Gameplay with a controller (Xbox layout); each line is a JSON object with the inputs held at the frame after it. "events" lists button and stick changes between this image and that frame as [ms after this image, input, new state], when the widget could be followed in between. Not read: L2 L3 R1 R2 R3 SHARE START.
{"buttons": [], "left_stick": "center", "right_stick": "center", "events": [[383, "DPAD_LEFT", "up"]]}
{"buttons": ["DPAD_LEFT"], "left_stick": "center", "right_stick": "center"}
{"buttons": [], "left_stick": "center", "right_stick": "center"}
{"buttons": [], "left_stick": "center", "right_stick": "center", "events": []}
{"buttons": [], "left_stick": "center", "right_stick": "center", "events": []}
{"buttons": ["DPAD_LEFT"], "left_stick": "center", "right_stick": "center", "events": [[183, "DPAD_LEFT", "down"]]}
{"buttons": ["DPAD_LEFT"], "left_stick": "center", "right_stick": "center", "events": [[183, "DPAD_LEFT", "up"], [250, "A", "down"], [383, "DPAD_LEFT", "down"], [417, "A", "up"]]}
·····
-- Task details --
Each line in the material above must be retyped without alteration.

-- Worked solution --
Gameplay with a controller (Xbox layout); each line is a JSON object with the inputs held at the frame after it. "events" lists button and stick changes between this image and that frame as [ms after this image, input, new state], when the widget could be followed in between. Not read: L2 L3 R1 R2 R3 SHARE START.
{"buttons": [], "left_stick": "center", "right_stick": "center", "events": [[383, "DPAD_LEFT", "up"]]}
{"buttons": ["DPAD_LEFT"], "left_stick": "center", "right_stick": "center"}
{"buttons": [], "left_stick": "center", "right_stick": "center"}
{"buttons": [], "left_stick": "center", "right_stick": "center", "events": []}
{"buttons": [], "left_stick": "center", "right_stick": "center", "events": []}
{"buttons": ["DPAD_LEFT"], "left_stick": "center", "right_stick": "center", "events": [[183, "DPAD_LEFT", "down"]]}
{"buttons": ["DPAD_LEFT"], "left_stick": "center", "right_stick": "center", "events": [[183, "DPAD_LEFT", "up"], [250, "A", "down"], [383, "DPAD_LEFT", "down"], [417, "A", "up"]]}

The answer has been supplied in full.